Die anschließend angeordnete Rehabilitationskur hätte er gerne alleine angetreten, um einmal ganz für sich zu sein, um alle Gedanken an den Alltag hinter sich zu lassen.
Sie fuhr aber einfach mit ihrem Wagen den Sanitätern hinterher, umsorgte ihn drei Wochen lang von früh bis spät, achtete genau darauf, dass er pünktlich seine Arzneien einnahm und sagte ihm jeden Tag, wie sehr sie sich freue, dass er bald wieder nach Hause dürfe.
Weil er sich weiterhin schonen sollte, brachte das Rote Kreuz ihn zurück.

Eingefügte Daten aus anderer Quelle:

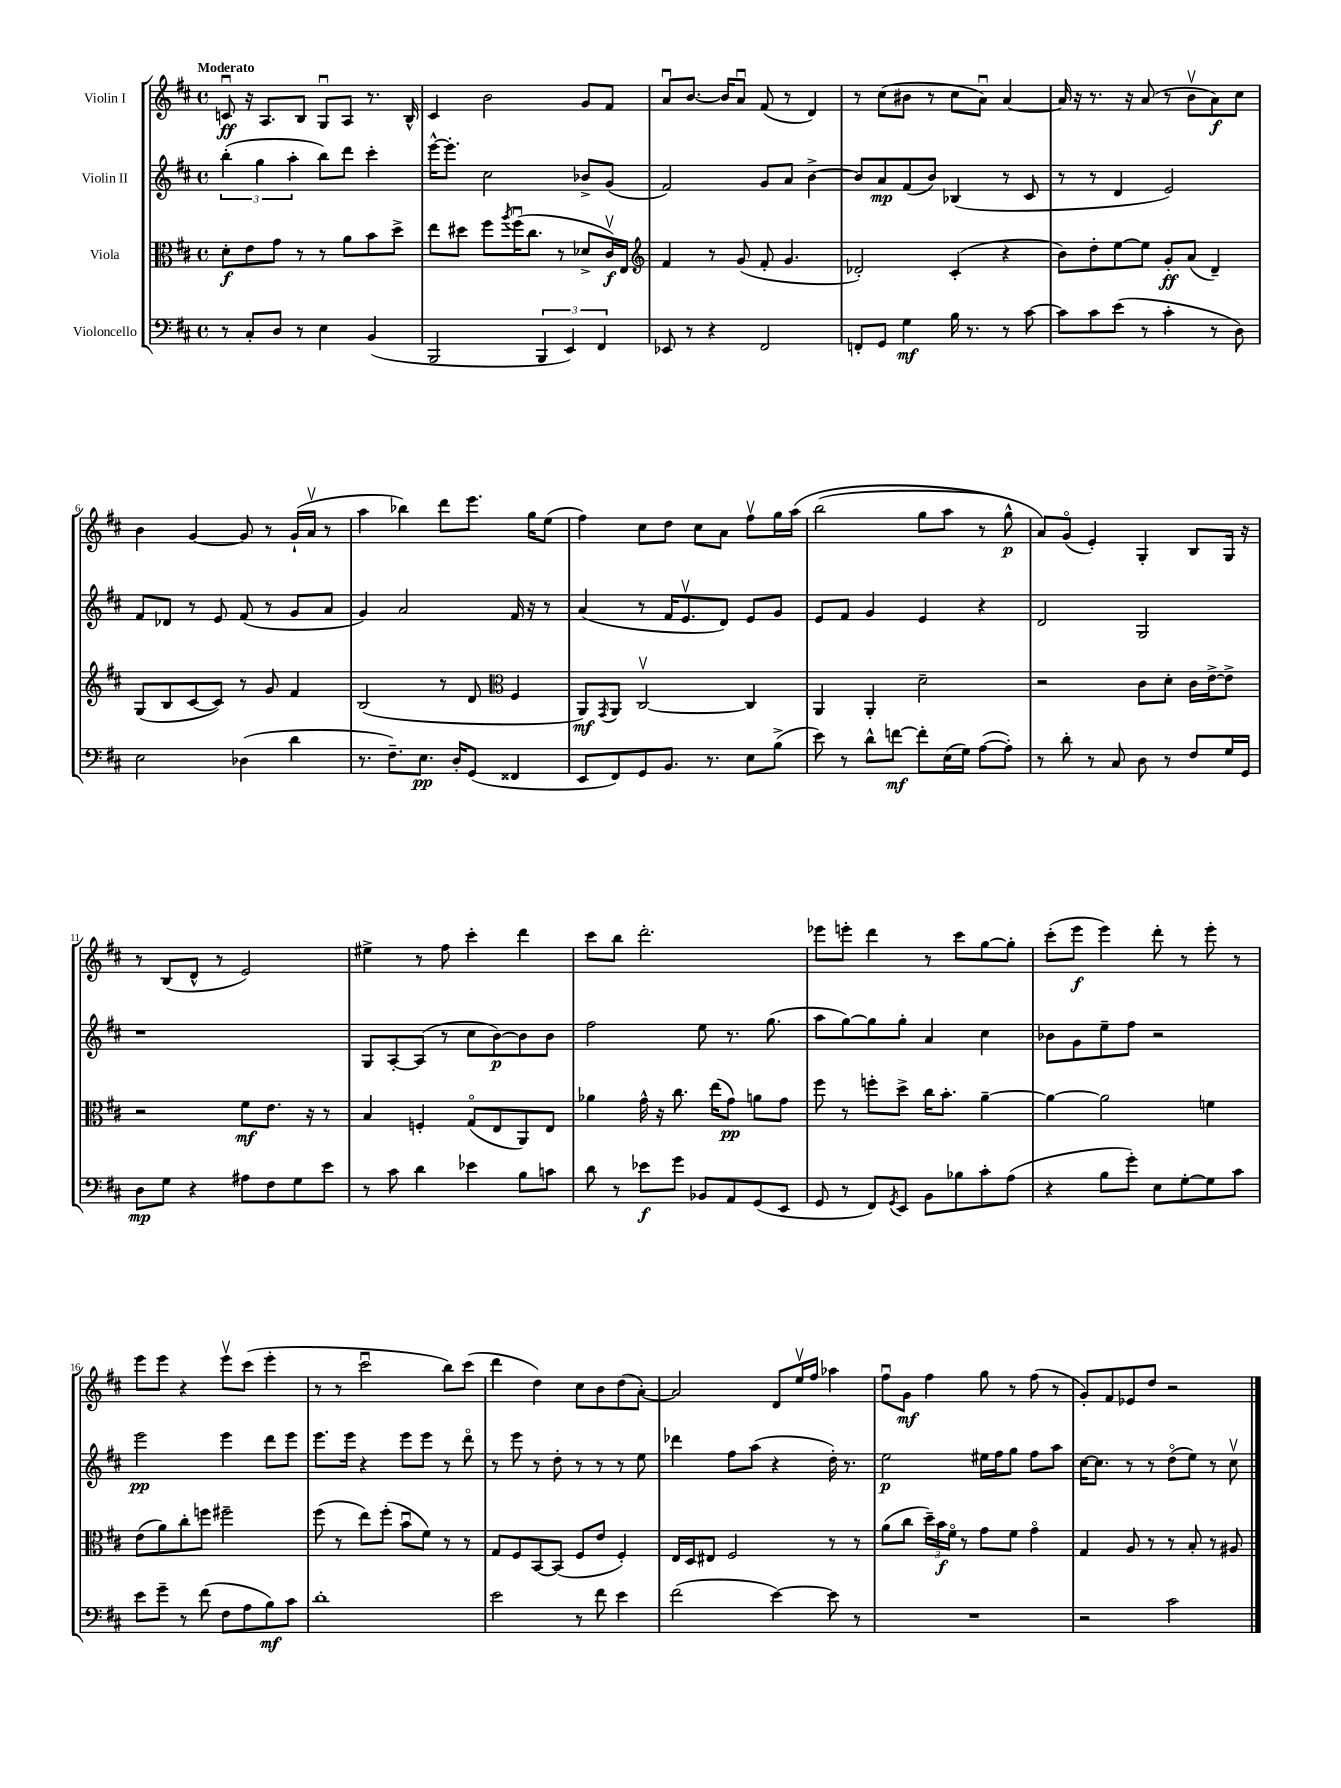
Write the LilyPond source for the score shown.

<<
\new StaffGroup <<
\new Staff = "s0" \with { instrumentName = "Violin I" } {
    \clef treble \key d \major \defaultTimeSignature \time 4/4 \tempo "Moderato"
    c'8\downbow\ff r16 a8. b8 g8\downbow a8 r8. b16-^ |
    cis'4 b'2 g'8 fis'8 |
    a'8\downbow b'8.~ b'16 a'8\downbow fis'8( r8 d'4) |
    r8 cis''8( bis'8 r8 cis''8 a'8\downbow) a'4~ |
    a'16 r16 r8. r16 a'8( r8 b'8\upbow a'8\f) cis''8 |
    b'4 g'4~ g'8 r8 g'16-!( a'16\upbow r8 |
    a''4 bes''4) d'''8 e'''8. g''16 e''8( |
    fis''4) cis''8 d''8 cis''8 a'8 fis''8\upbow g''16 a''16\( |
    b''2( g''8 a''8 r8 g''8-^\p) |
    a'8\) g'8\flageolet( e'4-.) g4-. b8 g16 r16 |
    r8 b8( d'8-^ r8 e'2) |
    eis''4-> r8 fis''8 cis'''4-. d'''4 |
    cis'''8 b''8 d'''2.-. |
    ees'''8 e'''8-. d'''4 r8 cis'''8 g''8~ g''8-. |
    cis'''8-.( e'''8\f e'''4) d'''8-. r8 e'''8-. r8 |
    e'''8 e'''8 r4 e'''8\upbow cis'''8( e'''4-. |
    r8 r8 cis'''2\downbow b''8) cis'''8( |
    d'''4 d''4) cis''8 b'8 d''8( a'8~-.) |
    a'2 d'8 e''16\upbow fis''16 aes''4 |
    fis''8\downbow g'8\mf fis''4 g''8 r8 fis''8( r8 |
    g'8-.) fis'8 ees'8 d''8 r2 \bar "|." |
}
\new Staff = "s1" \with { instrumentName = "Violin II" } {
    \clef treble \key d \major \defaultTimeSignature \time 4/4
    \tuplet 3/2 { b''4-.( g''4 a''4-. } b''8) d'''8 cis'''4-. |
    e'''16~-^ e'''8.-. cis''2 bes'8-> g'8( |
    fis'2) g'8 a'8 b'4~-> |
    b'8 a'8\mp fis'8( b'8) bes4( r8 cis'8 |
    r8 r8 d'4 e'2) |
    fis'8 des'8 r8 e'8 fis'8( r8 g'8 a'8 |
    g'4) a'2 fis'16 r16 r8 |
    a'4( r8 fis'16 e'8.\upbow d'8) e'8 g'8 |
    e'8 fis'8 g'4 e'4 r4 |
    d'2 g2 |
    r1 |
    g8 a8~-. a8( r8 cis''8 b'8~\p) b'8 b'8 |
    fis''2 e''8 r8. g''8.( |
    a''8 g''8~) g''8 g''8-. a'4 cis''4 |
    bes'8 g'8 e''8-- fis''8 r2 |
    e'''2\pp e'''4 d'''8 e'''8 |
    e'''8. e'''16 r4 e'''8 e'''8 r8 d'''8\flageolet |
    r8 e'''8 r8 d''8-. r8 r8 r8 e''8 |
    des'''4 fis''8 a''8( r4 d''16-.) r8. |
    e''2\p eis''16 fis''16 g''8 fis''8 a''8 |
    cis''16~ cis''8. r8 r8 d''8\flageolet( e''8) r8 cis''8\upbow \bar "|." |
}
\new Staff = "s2" \with { instrumentName = "Viola" } {
    \clef alto \key d \major \defaultTimeSignature \time 4/4
    d'8-.\f e'8 g'8 r8 r8 a'8 b'8 d''8-> |
    e''8 dis''8 fis''8 \acciaccatura { a''8 } fis''16\downbow( cis''8. r8 des'8-> cis'16\upbow\f) e16 |
    \clef treble fis'4 r8 g'8( fis'8-. g'4. |
    des'2-.) cis'4-.( r4 |
    b'8) d''8-. e''8~ e''8 g'8-.\ff a'8( d'4--) |
    g8( b8 cis'8~ cis'8) r8 g'8 fis'4 |
    b2( r8 d'8 \clef alto fis4 |
    a,8\mf) \acciaccatura { g,8 } a,8 cis2~\upbow cis4 |
    a,4 a,4-. d'2-- |
    r2 cis'8 d'8-. cis'16 e'16~-> e'8-> |
    r2 fis'8\mf e'8. r16 r8 |
    b4 f4-. g8\flageolet( e8 a,8) e8 |
    aes'4 g'16-^ r16 cis''8. e''16( g'8\pp) a'8 g'8 |
    fis''8 r8 f''8-. d''8-> cis''16 b'8.-. a'4~-- |
    a'4~ a'2 f'4 |
    e'8( a'8) cis''8-. f''8 fis''2-- |
    fis''8( r8 e''8) fis''8-.( b'8\downbow fis'8) r8 r8 |
    g8 fis8 b,8~ b,8( fis8 e'8 fis4-.) |
    e16 d16 eis8 fis2 r8 r8 |
    a'8( cis''8 \tuplet 3/2 { d''16--) b'16\f fis'16\flageolet } r8 g'8 fis'8 g'4\flageolet |
    g4 a8 r8 r8 b8-. r8 ais8 \bar "|." |
}
\new Staff = "s3" \with { instrumentName = "Violoncello" } {
    \clef bass \key d \major \defaultTimeSignature \time 4/4
    r8 cis8-. d8 r8 e4 b,4( |
    b,,2 \tuplet 3/2 { b,,4 e,4) fis,4 } |
    ees,8 r8 r4 fis,2 |
    f,8-. g,8 g4\mf b16 r8. r8 cis'8~ |
    cis'8 cis'8 e'8( r8 cis'4-. r8 d8) |
    e2 des4( d'4 |
    r8. fis8.--) e8.\pp d16-. g,8( fisis,4 |
    e,8 fis,8) g,8 b,8. r8. e8 b8->( |
    e'8) r8 d'8-^ f'8~\mf f'8-. e16( g16) a8~( a8-.) |
    r8 d'8-. r8 cis8 d8 r8 fis8 g16 g,16 |
    d8\mp g8 r4 ais8 fis8 g8 e'8 |
    r8 cis'8 d'4 ees'4 b8 c'8 |
    d'8 r8 ees'8\f g'8 bes,8 a,8 g,8( e,8 |
    g,8 r8 fis,8) \acciaccatura { g,8 } e,8 b,8 bes8 cis'8-. a8( |
    r4 b8 g'8-.) e8 g8~-. g8 cis'8 |
    e'8 g'8-- r8 fis'8( fis8 a8 b8\mf) cis'8 |
    d'1-. |
    e'2 r8 fis'8 e'4 |
    fis'2( e'4~) e'8 r8 |
    R1 |
    r2 cis'2 \bar "|." |
}
>>
>>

Im Krankenwagen hielt sie die ganze Zeit seine Hand.
Am Abend versuchte sie, ihn zu verführen, er aber war zu müde und schlief gleich ein.
Am nächsten Morgen überraschte sie ihn damit, dass sie für eine Nachkur ein Zimmer in einem Hotel im Hochschwarzwald gebucht hatte.
Das war ihm nicht recht, er wäre lieber in seiner gewohnten Umgebung geblieben.
Da sie aber während der letzten Wochen sich so aufopfernd um ihn gekümmert hatte, stimmte er zögernd zu.
Sie wedelte mit dem Autoschlüssel vor seiner Nase herum und er konnte nicht widerstehen.
Obwohl er leidenschaftlich gerne chauffierte, strengte ihn die Fahrt mehr an, als er gedacht hatte.
Bei Freiburg fragte er, ob sie nicht wechseln wolle.
Sie lehnte ab, denn die Fahrt durch das Höllental sei für sie die Hölle.
Also fuhr er weiter und war dann nach der Ankunft im Hotel völlig kaputt.
Sie ruhten sich zunächst aus, wobei sie ihn in Ihre Arme nahm.
Nach dem Abendessen versuchte sie ihn erneut zu verführen.
Er hätte nach der wochenlangen Abstinenz gerne nachgegeben, aber er schlief ihr wieder unter den Händen ein.
Am nächsten Morgen im Badezimmer versuchte sie erneut, ihn zu ermuntern.
Er gab nach, aber sein wild schlagendes Herz machte ihnen bald alle Hoffnung zunichte.
Der Kurarzt hatte ihm dringend empfohlen, Sport zu treiben.
Also entwarf sie einen Ablaufplan, setzte ihn noch vor dem Frühstück im Fitnessraum auf das Ergometer, ließ ihn vorsichtshalber aber nur 10 Minuten treten und nicht, wie zu Hause gewohnt, eine halbe Stunde.
In der Mittagszeit verordnete sie ihm, als Ersatz für das Radfahren, Schwimmen im Hallenbad.
Während er auf dem Rücken liegend seine Runden zog, lief sie als Beschützerin neben ihm her durch das Wasser..
Da er bald müde war und von den Anstrengungen schwitzte, führte sie ihn aus dem Becken heraus und zum Abkühlen durch die Kneippanlage.
Das Wasser dort war ihm zu kalt, so dass er zu zittern begann.
Da setzte sie ihn in das Dampfbad, damit er sich rasch wieder aufwärmen möge.
Schon nach zwei Minuten begann sein Herz zu rasen.
Er musste raus aus dem heißen Dunst.
Draußen begann er sofort wieder zu frieren.
Zum Ausgleich nahm sie ihn mit in das römische Schwitzbad, setzte ihn auf die warmen Platten und sich an die Wand gegenüber.
Er genoss die mollige Umgebung, die leise Kuschelmusik, die sich wandelnden Sternchen an der Decke.
Er stemmte seine Füße fest gegen die Fußbank.
Ein wohliges Gefühl überkam ihn.
SeinHerz schlug bald angenehm langsam.
Sein Kopf sank immer weiter auf die Brust.
Die Augen hielt er geschlossen.
Sie ließ ihn keinen Moment aus den Augen.
Plötzlich schnellte sein Kopf nach oben.
Mund und Augen waren weit aufgerissen.
Dann sank er in sich zusammen.
Hätte er nicht die Beine fest gegen die Fußbank gestemmt, er wäre von seinem Sitz gerutscht.
Sie saß ihm gegenüber, starrte ihn unverwandt an, eine Minute, zwei Minuten, fünf Minuten.
Er regte sich nicht mehr.
Da rannte sie hinaus und schrie nach einem Notarzt.
Hotelgäste kamen aus dem Ruheraum geeilt.
Ein Herr stellte sich als Doktor Sowieso vor, beugte sich über ihn und fühlte den Puls.
Dann reckte er sich hoch und schüttelte den Kopf.
Inzwischen hatte jemand die Hotelleitung informiert.
Der Manager kam ganz aufgeregt, veranlasste, dass der Tote in einen Nebenraum und später durch den Heizungskeller möglichst unauffällig abtransportiert wurde.
Ein Bestatter brachte den Sarg in des Toten Heimatort.
Sie fuhr in ihrem Auto alleine nach Hause.
Daheim angekommen, stellte sie sich vor den hohen Spiegel neben der Garderobe.
Dort sah sie eine trauernde Witwe, finanziell abgesichert und endlich wieder frei!